Go back to the times of When Harry Met Sally, Braveheart, It Happened One Night, and The Graduate: compare the themes of romance and conquest in those iconic films to the romance genre of the current day. A lot has changed, contemporarily speaking; the romance genre has gone through a significant transformation that was seen across many mediums. When Harry Met Sally, in particular, presents a series of thought-provoking questions about romance, one of which is: Can men and women be friends without sex getting in the way? Braveheart, on the other hand, does not present the theme of romance as a central fixation, but rather, as a tool to further progress the plot and story, giving the main character, William Wallace, motivation to fight against the British when his love interest dies by their hands. 

It Happened One Night and The Graduate serve as great talking points to show the early stages of the romance genre, specifically in relation to the period of time they were released. It Happened One Night was released during the Depression Era, circa 1934. Directed by Frank Capra, the film tells “the story of the unlikely romantic pairing of a mismatched couple – a gruff and indifferent, recently-fired newspaper man (played by Clark Gable) and a snobbish, superior-acting heiress (played by Claudette Colbert).” To many film goers and fans of the romance genre, It Happened One Night is arguably one of the best films of the genre – this could be due to its timeless embrace of the notion of ‘old fashioned’ love.  
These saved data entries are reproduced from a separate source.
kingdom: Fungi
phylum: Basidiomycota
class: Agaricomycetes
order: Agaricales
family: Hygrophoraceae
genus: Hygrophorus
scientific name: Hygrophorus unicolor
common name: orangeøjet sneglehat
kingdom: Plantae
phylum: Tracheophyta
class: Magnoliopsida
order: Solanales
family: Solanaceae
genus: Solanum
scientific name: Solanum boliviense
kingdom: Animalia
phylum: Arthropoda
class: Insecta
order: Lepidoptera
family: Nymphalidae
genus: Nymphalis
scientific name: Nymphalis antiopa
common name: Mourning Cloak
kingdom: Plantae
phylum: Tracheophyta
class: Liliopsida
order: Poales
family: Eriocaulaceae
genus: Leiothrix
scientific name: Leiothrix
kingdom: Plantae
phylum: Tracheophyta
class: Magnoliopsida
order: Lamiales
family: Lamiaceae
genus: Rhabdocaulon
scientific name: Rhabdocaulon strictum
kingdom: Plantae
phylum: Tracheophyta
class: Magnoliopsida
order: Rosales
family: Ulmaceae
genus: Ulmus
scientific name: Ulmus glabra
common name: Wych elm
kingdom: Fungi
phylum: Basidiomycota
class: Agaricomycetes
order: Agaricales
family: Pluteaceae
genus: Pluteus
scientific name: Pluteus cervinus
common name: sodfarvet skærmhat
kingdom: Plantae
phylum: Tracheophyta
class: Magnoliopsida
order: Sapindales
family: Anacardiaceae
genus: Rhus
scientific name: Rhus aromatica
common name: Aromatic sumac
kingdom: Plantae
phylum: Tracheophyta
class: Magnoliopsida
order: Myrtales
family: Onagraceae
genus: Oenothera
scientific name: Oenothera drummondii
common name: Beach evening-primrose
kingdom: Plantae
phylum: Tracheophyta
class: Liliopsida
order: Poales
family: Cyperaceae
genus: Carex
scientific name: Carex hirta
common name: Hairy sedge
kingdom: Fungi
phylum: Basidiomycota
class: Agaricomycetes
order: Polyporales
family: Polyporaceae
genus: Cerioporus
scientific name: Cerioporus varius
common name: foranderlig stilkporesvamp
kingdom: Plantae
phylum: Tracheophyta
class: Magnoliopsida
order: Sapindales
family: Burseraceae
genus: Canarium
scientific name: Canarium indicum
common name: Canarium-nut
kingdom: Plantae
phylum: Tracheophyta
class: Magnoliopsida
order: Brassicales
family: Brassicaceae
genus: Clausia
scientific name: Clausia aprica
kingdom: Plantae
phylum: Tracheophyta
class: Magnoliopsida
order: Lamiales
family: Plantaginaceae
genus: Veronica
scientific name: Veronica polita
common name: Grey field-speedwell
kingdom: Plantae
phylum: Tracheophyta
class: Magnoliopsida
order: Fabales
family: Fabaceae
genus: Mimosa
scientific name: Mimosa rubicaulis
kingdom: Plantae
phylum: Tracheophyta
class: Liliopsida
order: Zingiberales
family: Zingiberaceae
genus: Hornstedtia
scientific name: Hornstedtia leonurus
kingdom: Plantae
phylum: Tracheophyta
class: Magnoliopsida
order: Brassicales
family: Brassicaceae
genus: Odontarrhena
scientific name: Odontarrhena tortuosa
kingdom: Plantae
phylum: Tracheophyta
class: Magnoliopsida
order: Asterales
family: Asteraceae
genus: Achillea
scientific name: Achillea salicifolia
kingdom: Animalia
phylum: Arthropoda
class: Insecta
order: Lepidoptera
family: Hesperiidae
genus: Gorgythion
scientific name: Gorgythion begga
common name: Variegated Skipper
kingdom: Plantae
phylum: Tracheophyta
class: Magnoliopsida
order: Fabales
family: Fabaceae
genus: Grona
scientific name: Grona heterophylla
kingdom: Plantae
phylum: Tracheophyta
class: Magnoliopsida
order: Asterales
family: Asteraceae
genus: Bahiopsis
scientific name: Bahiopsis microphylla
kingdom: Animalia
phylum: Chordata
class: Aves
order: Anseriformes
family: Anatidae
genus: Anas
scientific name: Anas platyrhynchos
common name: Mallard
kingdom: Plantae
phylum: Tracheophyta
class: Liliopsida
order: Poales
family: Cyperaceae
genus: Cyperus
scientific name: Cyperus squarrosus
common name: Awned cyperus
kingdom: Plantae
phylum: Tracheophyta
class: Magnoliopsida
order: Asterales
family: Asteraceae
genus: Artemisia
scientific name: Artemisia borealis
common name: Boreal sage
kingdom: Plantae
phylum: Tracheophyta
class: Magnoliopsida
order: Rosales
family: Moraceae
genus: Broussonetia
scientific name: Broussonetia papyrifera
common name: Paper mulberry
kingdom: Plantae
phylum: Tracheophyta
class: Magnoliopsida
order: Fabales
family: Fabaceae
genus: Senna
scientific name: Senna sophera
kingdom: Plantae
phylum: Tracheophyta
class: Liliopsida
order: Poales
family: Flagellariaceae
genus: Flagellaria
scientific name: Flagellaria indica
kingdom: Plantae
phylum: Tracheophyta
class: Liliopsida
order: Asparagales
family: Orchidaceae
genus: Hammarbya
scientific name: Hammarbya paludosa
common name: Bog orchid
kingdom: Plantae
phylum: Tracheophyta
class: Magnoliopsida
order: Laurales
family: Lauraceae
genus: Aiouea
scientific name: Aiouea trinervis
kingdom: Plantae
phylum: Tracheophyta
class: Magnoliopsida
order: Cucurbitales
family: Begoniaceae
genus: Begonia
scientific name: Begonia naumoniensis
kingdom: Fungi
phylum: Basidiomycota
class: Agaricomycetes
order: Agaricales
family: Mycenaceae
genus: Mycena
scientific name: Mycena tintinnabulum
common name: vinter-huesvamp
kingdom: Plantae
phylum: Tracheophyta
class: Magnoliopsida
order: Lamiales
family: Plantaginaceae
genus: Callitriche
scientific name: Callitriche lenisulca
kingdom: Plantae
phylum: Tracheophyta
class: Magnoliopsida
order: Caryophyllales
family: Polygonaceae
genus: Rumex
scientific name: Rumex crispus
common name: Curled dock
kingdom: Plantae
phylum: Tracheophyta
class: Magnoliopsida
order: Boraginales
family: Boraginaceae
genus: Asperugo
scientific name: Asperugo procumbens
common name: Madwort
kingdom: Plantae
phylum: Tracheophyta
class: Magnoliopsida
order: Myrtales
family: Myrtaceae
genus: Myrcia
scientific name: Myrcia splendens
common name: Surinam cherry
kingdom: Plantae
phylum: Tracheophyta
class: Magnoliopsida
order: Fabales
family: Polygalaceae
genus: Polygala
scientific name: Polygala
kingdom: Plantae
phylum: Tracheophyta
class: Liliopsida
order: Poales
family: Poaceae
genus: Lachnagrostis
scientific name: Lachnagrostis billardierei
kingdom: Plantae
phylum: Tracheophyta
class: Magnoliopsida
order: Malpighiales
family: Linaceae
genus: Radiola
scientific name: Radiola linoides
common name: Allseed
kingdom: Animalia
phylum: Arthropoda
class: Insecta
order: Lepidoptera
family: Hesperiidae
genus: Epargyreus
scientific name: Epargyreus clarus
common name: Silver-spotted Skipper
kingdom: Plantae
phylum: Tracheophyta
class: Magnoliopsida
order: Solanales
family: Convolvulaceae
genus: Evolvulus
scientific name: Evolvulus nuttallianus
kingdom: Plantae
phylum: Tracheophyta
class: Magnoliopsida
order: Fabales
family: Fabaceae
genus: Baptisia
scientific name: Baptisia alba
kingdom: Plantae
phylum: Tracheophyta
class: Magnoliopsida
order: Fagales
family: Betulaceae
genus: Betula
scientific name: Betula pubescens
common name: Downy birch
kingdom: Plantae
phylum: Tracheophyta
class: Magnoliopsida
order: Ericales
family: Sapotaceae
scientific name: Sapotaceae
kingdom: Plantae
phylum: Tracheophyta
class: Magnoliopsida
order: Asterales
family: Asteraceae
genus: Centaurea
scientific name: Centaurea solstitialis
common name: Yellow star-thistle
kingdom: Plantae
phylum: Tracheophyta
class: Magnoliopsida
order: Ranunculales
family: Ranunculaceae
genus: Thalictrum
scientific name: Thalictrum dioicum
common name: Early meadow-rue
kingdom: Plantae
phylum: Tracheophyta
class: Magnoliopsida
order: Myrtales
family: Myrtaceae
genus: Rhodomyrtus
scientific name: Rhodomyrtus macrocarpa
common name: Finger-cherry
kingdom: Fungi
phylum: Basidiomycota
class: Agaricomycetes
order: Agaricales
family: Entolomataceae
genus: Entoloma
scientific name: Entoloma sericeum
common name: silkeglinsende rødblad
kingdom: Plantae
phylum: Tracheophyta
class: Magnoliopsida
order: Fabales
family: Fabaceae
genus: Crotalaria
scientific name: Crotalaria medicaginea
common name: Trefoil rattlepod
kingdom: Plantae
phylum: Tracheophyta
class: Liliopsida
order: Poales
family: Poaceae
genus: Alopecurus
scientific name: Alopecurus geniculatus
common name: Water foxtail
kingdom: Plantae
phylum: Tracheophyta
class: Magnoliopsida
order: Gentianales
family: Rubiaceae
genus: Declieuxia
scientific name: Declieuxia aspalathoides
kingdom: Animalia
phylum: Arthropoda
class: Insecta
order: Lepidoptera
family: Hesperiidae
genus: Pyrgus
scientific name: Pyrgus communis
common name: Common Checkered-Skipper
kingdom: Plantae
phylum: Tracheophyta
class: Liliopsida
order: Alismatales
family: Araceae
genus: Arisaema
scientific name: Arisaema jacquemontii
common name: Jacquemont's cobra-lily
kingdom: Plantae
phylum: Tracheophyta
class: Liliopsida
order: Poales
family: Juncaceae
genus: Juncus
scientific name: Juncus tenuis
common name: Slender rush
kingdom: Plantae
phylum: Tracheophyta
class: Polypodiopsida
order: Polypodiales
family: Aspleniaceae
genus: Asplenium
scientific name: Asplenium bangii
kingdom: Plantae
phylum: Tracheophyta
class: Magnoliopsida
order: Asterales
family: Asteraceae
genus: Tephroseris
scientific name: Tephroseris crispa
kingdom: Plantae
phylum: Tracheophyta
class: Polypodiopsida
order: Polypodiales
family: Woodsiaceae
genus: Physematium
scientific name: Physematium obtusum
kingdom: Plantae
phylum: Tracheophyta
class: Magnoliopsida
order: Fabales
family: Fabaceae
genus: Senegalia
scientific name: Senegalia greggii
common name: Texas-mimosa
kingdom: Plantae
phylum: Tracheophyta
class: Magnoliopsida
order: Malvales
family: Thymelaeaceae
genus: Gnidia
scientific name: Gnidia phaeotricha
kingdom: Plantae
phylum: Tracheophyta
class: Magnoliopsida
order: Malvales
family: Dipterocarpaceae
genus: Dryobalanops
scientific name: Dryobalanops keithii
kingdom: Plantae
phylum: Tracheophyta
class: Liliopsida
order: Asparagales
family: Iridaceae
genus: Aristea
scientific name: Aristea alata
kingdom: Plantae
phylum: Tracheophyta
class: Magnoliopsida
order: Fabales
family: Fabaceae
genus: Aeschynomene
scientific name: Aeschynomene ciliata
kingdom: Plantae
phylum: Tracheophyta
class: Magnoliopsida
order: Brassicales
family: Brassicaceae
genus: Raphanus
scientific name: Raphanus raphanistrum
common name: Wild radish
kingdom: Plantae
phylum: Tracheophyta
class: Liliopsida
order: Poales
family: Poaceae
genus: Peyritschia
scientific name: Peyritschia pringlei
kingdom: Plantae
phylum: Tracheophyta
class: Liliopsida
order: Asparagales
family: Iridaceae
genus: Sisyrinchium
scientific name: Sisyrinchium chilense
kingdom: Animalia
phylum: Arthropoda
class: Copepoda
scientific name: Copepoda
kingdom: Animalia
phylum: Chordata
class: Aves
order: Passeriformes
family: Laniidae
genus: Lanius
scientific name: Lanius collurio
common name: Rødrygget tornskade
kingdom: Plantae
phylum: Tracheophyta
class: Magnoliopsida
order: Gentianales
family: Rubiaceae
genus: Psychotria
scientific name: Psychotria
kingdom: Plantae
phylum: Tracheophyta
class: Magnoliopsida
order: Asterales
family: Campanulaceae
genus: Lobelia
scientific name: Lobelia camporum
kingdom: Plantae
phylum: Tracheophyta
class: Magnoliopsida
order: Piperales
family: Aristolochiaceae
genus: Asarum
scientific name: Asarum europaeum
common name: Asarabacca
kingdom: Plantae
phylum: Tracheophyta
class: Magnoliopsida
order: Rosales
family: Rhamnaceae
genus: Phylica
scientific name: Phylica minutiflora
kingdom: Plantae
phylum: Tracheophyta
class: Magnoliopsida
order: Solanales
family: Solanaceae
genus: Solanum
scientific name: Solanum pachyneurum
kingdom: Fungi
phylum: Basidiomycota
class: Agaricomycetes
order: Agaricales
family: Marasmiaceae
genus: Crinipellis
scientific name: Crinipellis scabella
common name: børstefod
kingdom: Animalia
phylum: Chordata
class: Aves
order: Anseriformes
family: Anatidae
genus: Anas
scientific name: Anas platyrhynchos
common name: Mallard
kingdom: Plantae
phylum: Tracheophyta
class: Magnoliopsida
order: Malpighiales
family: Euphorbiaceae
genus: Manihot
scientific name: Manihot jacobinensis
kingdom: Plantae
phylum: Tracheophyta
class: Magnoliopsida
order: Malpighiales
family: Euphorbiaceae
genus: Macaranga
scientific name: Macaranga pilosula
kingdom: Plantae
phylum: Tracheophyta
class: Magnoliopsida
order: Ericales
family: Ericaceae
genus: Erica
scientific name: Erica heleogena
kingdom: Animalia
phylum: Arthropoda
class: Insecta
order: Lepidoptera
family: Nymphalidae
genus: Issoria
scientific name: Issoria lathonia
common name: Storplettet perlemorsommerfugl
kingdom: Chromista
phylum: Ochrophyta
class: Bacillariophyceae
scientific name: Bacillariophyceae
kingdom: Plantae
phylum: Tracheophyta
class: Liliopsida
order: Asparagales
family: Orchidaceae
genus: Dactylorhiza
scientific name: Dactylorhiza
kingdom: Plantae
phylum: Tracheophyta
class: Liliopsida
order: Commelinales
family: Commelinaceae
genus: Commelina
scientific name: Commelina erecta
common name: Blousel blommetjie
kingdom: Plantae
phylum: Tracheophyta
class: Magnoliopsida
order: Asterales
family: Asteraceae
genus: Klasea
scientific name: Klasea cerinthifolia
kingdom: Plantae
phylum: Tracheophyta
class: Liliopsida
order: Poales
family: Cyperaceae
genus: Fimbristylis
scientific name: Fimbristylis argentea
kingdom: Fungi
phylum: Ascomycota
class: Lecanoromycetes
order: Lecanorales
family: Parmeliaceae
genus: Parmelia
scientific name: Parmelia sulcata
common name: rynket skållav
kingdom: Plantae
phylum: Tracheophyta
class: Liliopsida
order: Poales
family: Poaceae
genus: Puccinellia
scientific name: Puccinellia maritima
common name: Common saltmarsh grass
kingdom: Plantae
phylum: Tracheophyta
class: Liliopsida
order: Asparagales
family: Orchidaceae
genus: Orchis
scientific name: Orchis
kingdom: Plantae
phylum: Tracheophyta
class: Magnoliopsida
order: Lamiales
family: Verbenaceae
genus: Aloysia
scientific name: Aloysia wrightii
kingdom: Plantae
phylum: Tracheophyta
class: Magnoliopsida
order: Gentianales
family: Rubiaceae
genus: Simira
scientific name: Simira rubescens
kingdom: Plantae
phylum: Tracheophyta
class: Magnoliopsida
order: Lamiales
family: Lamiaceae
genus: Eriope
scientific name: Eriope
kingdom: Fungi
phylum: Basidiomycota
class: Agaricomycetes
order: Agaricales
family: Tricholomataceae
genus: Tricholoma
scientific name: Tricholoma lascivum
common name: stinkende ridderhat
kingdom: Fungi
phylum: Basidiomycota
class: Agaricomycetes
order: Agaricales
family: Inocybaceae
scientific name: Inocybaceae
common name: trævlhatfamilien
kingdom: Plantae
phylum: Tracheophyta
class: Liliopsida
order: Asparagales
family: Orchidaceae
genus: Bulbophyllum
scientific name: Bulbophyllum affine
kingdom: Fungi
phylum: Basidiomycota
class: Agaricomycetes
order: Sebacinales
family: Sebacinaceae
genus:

Moving from It Happened One Night to The Graduate, an immediate paradigm shift can be detected, from an age of classic romance to a tale that symbolizes powerful sexual revolution. In The Graduate, several sexual encounters show that the idea of abstaining from sex until marriage is just not à la mode anymore; furthermore, some parts of movie represent sex as something that can be done without emotion, intimacy and attachment.

An evolutionary pattern can definitely be spotted based on the movies that are used as examples. The movies take us on a chronological journey, beginning at a time of pre-sexual conservative ideals, moving towards a time of embracing sexuality and revolutionizing intimacy, then moving on to a period where romance is simply used as a device to progress the plot.

We are living in the age of shipping–as defined by Urban Dictionary to refer to the practice of  making “fan fictions that take previously created characters and (present) them as a pair”–and cult fandoms, which hold massive social followings. If a love story is not riveting enough, producers and the like will receive backlash to the extreme point of death threats. This is why the ‘shipping’ concept is so central to discussing the contemporary romance genre right now. Shows like The Walking Dead, Arrow and Supernatural have massive following on social media, and while it is not necessarily an issue about romance as such, the issue of social media enabling cult-based fandom demands still remains a serious conundrum for the entertainment business. Fans should definitely be able to voice their opinions, but if they overdo it and pressure franchise, then it takes away the creative freedom of the franchise to progress their plot in whichever way they intend to.

Andy Liu, a third-year UTSC student, expresses his feelings on the issue of the constant social media threats that writers, producers, and staff of established franchises of TV shows and movies face: “If you don’t like the direction of the show, or the different couples, then don’t watch it.” Quite a bold statement to say, but it ultimately sums up the situation of the never ending struggle between the fans and the staff of respected TV shows and movies that feature romantic relationships between characters, or lacks thereof.  

The contemporary period that we live in now is unlike any other that we have faced before. The Romance genre not only has to deal with how best to present the genre in a modern domain, it also has to deal with the political decision making processes and growing demands of the fans and social media.